Ia tidak menolak kemungkinan terjadinya reaksi pada zat plastik kemasan akibat panas. Namun, untuk terjadinya proses reaksi pada plastik, selain panas yang cukup juga dibutuhkan derajat keasaman yang cukup. Padahal, pH (derajat keasaman) AMDK itu netral. Kecil sekali kemungkinan, panas matahari, yang paling-paling menaikkan suhu air sampai 40oC akan menimbulkan reaksi pada plastik kemasan. Kalaupun setelah kena panas matahari timbul algae, ia mempertanyakan apakah itu bukan tanda bahwa sebelumnya produk AMDK itu sudah terkontaminasi?
Penuturan dr. Juli Soemirat ternyata dibenarkan oleh Willy Sidharta, yang juga Presdir PT Aqua Golden Mississippi Tbk. Diakuinya, peringatan untuk menjauhkan dari sinar matahari itu hanya bersifat berjaga-jaga terhadap kondisi ekstrem. Bahkan diakuinya, banyak pengecer produknya di warung kaki lima "menjemur" produknya, namun karena dalam jangka waktu 2 s/d 3 hari biasanya sudah terjual, ya, tidak ada masalah.
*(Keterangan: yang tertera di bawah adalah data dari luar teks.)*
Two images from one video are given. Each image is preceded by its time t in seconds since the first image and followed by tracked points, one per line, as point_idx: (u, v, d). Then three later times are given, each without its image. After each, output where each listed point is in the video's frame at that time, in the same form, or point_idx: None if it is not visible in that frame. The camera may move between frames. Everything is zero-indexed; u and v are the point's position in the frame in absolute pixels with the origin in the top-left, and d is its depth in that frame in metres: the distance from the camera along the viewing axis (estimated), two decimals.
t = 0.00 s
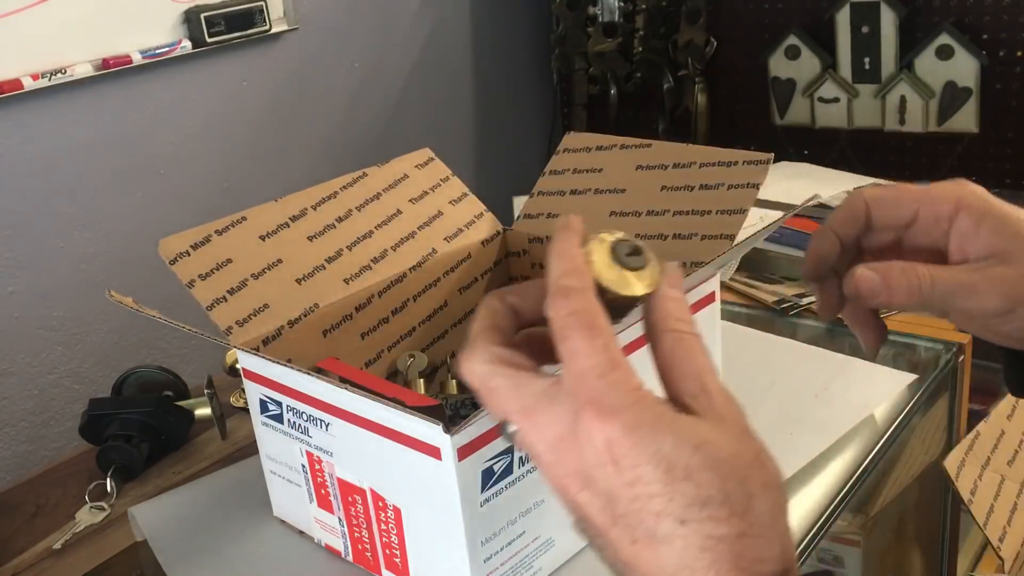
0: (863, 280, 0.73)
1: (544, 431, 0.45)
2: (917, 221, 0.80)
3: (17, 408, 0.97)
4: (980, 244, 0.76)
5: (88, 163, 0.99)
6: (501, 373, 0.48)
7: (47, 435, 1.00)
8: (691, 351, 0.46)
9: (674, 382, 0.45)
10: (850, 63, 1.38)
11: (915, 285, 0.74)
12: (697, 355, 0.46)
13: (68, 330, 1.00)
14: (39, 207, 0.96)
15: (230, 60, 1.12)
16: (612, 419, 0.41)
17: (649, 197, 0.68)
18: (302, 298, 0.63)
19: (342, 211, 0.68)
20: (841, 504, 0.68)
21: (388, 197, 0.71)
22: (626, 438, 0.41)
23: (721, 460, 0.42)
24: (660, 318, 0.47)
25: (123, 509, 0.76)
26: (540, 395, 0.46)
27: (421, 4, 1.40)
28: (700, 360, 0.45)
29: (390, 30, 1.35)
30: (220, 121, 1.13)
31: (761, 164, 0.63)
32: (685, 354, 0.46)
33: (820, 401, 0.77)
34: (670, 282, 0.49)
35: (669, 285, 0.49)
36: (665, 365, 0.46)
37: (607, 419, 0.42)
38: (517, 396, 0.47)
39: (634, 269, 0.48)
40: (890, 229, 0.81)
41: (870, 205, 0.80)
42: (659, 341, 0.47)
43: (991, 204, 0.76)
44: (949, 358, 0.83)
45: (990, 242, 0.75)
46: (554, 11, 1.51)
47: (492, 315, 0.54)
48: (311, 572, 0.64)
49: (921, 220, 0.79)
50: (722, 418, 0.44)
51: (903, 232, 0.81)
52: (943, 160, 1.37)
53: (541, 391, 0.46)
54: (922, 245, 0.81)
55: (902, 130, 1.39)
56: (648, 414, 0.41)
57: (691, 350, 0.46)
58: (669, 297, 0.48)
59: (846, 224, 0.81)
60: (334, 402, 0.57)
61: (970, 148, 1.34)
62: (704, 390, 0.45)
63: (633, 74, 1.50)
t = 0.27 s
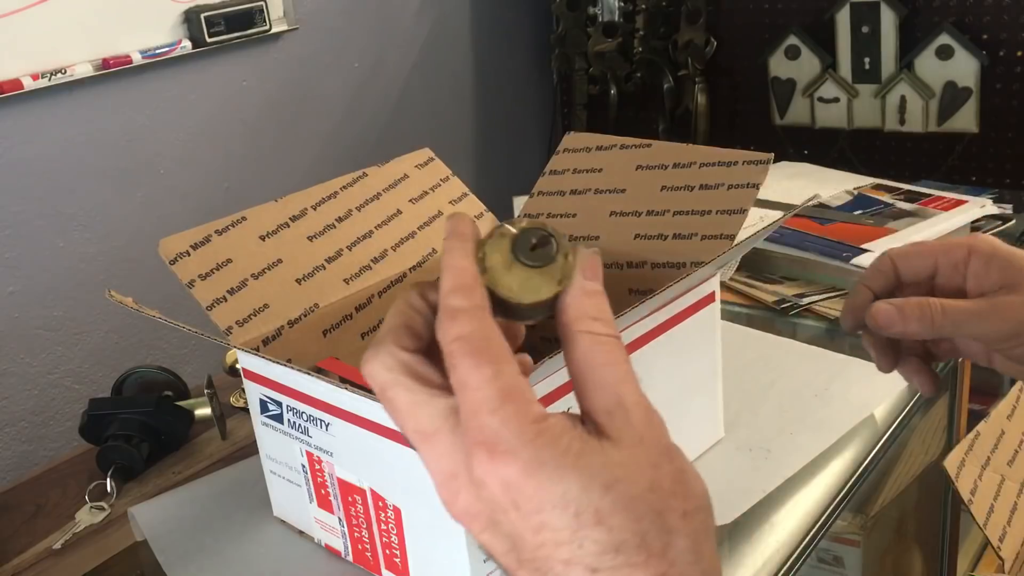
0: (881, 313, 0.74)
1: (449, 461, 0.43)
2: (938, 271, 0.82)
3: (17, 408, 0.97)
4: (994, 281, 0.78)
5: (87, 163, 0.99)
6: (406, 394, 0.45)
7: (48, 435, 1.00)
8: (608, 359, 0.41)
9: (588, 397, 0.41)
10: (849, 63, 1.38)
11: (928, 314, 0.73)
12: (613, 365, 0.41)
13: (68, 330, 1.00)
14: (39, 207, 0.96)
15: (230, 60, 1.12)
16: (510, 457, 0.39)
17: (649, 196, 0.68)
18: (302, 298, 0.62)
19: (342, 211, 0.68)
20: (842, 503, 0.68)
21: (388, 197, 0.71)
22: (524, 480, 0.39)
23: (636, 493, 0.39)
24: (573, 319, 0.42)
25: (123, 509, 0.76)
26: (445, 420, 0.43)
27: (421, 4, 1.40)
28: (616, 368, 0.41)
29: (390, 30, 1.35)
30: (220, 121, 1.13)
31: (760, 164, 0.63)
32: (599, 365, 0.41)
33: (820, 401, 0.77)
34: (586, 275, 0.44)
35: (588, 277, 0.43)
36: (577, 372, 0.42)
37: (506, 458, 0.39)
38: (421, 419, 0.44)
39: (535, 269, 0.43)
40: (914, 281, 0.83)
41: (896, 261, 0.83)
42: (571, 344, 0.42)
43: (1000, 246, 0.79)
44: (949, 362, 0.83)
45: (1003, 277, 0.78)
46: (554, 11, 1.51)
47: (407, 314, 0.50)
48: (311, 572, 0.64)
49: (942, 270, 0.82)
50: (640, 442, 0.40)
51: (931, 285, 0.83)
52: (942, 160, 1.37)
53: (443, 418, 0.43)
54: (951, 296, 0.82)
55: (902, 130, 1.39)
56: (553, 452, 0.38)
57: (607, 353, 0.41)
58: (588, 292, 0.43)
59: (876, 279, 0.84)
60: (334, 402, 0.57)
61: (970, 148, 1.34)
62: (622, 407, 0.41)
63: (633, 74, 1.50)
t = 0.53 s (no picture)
0: (905, 316, 0.80)
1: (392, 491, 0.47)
2: (967, 277, 0.87)
3: (17, 408, 0.96)
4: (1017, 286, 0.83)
5: (87, 163, 0.99)
6: (361, 412, 0.48)
7: (48, 435, 1.00)
8: (527, 401, 0.37)
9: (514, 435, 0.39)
10: (849, 63, 1.38)
11: (949, 317, 0.79)
12: (536, 406, 0.37)
13: (68, 330, 1.00)
14: (39, 207, 0.96)
15: (230, 60, 1.12)
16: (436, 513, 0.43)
17: (649, 196, 0.68)
18: (302, 298, 0.63)
19: (342, 211, 0.68)
20: (842, 503, 0.68)
21: (388, 197, 0.71)
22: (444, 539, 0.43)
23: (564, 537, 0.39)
24: (488, 341, 0.38)
25: (123, 509, 0.76)
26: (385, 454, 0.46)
27: (421, 4, 1.40)
28: (536, 419, 0.37)
29: (389, 30, 1.35)
30: (220, 122, 1.13)
31: (760, 164, 0.63)
32: (515, 413, 0.38)
33: (820, 401, 0.77)
34: (480, 292, 0.37)
35: (482, 298, 0.37)
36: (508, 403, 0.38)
37: (427, 519, 0.43)
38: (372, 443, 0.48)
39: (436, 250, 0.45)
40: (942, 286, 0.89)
41: (924, 267, 0.88)
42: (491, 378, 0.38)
43: None
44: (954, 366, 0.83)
45: None
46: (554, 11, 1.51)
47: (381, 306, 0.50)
48: (310, 571, 0.64)
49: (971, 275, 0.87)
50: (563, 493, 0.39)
51: (961, 289, 0.89)
52: (942, 160, 1.37)
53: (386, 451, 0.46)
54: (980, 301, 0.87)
55: (902, 131, 1.39)
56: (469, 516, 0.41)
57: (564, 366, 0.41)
58: (489, 311, 0.37)
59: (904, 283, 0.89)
60: (334, 401, 0.57)
61: (970, 148, 1.34)
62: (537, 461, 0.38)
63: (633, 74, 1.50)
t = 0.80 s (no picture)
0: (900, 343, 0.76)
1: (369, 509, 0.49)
2: (961, 302, 0.86)
3: (17, 408, 0.97)
4: (1011, 308, 0.83)
5: (87, 163, 0.99)
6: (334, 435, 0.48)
7: (48, 435, 1.00)
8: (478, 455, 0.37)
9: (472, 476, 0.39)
10: (850, 63, 1.38)
11: (945, 342, 0.76)
12: (490, 462, 0.37)
13: (68, 330, 1.00)
14: (39, 207, 0.96)
15: (230, 60, 1.12)
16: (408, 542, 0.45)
17: (649, 196, 0.68)
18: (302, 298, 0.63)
19: (343, 211, 0.68)
20: (842, 503, 0.68)
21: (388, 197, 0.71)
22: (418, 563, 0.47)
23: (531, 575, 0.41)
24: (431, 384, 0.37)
25: (123, 509, 0.76)
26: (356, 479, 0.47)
27: (421, 4, 1.39)
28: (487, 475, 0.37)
29: (389, 30, 1.35)
30: (220, 122, 1.13)
31: (760, 164, 0.63)
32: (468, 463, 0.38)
33: (820, 401, 0.77)
34: (415, 335, 0.35)
35: (416, 342, 0.36)
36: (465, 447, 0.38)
37: (402, 549, 0.46)
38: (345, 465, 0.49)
39: (379, 259, 0.39)
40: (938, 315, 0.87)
41: (920, 293, 0.87)
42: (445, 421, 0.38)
43: (1018, 275, 0.83)
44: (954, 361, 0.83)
45: (1022, 304, 0.82)
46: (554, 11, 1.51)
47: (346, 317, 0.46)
48: (310, 571, 0.64)
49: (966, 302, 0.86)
50: (524, 541, 0.39)
51: (957, 314, 0.87)
52: (942, 160, 1.37)
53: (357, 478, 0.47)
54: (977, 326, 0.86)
55: (902, 131, 1.39)
56: (440, 549, 0.44)
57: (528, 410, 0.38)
58: (426, 352, 0.36)
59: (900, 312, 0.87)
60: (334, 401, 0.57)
61: (969, 148, 1.34)
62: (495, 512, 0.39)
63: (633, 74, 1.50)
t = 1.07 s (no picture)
0: (886, 354, 0.75)
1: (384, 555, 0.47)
2: (946, 310, 0.83)
3: (17, 408, 0.96)
4: (996, 319, 0.80)
5: (87, 163, 0.99)
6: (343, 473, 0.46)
7: (48, 434, 1.00)
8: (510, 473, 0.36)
9: (504, 504, 0.38)
10: (850, 63, 1.38)
11: (932, 353, 0.75)
12: (528, 482, 0.36)
13: (68, 330, 1.00)
14: (39, 207, 0.96)
15: (230, 60, 1.12)
16: None
17: (649, 196, 0.68)
18: (302, 298, 0.63)
19: (343, 211, 0.68)
20: (842, 503, 0.68)
21: (388, 197, 0.71)
22: None
23: None
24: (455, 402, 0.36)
25: (123, 509, 0.76)
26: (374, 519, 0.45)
27: (421, 4, 1.39)
28: (521, 494, 0.37)
29: (389, 30, 1.35)
30: (220, 122, 1.13)
31: (760, 164, 0.64)
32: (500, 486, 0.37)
33: (820, 401, 0.77)
34: (437, 351, 0.35)
35: (443, 355, 0.35)
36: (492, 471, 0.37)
37: None
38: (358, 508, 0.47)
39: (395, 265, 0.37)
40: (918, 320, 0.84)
41: (903, 301, 0.84)
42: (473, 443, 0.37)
43: (1004, 282, 0.80)
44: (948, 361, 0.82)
45: (1010, 313, 0.78)
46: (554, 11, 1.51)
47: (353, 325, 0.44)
48: (310, 571, 0.64)
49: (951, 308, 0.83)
50: (564, 566, 0.38)
51: (941, 322, 0.84)
52: (942, 160, 1.37)
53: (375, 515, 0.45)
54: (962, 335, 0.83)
55: (902, 131, 1.39)
56: None
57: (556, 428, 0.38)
58: (452, 367, 0.35)
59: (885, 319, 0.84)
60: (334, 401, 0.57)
61: (969, 148, 1.34)
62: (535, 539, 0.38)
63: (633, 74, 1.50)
Namun, untuk jangka panjang ia meyakini, tetap saja kemasan plastik bisa berpengaruh pada produk AMDK.
Air tanah dalam (air artesis) diambil dari sumber air jauh di dalam tanah. Air artesis ini mengandung pelbagai mineral, tergantung formasi yang dilaluinya. Karenanya dia disebut air mineral. Secara mikrobiologis, harusnya air artesis juga bersih dari mikroba. Bila proses penangkapan, pengolahan, dan pewadahannya saniter, kualitasnya tidak akan berubah. Selain itu ada yang disebut spring water (sering disebut mata air), yaitu air yang benar-benar berasal dari aquifer (lapisan batuan penyimpan air), sehingga tak mungkin terkontaminasi oleh bahan lain.
Namun, mengingat banyaknya produk asal jadi (termasuk kasus-kasus pemalsuan, bila benar ada) bisa saja suatu produk AMDK tidak diproses sebagaimana mestinya, sehingga ia belum bebas bakteri dan kemasannya tidak hampa udara. Maka kalau ada AMDK yang kemasannya menggembung, dapat dipastikan di dalamnya sudah ada gas dan mestinya juga pencemaran. Betapa pun, hati-hati agaknya menjadi kata kunci bagi para konsumen AMDK.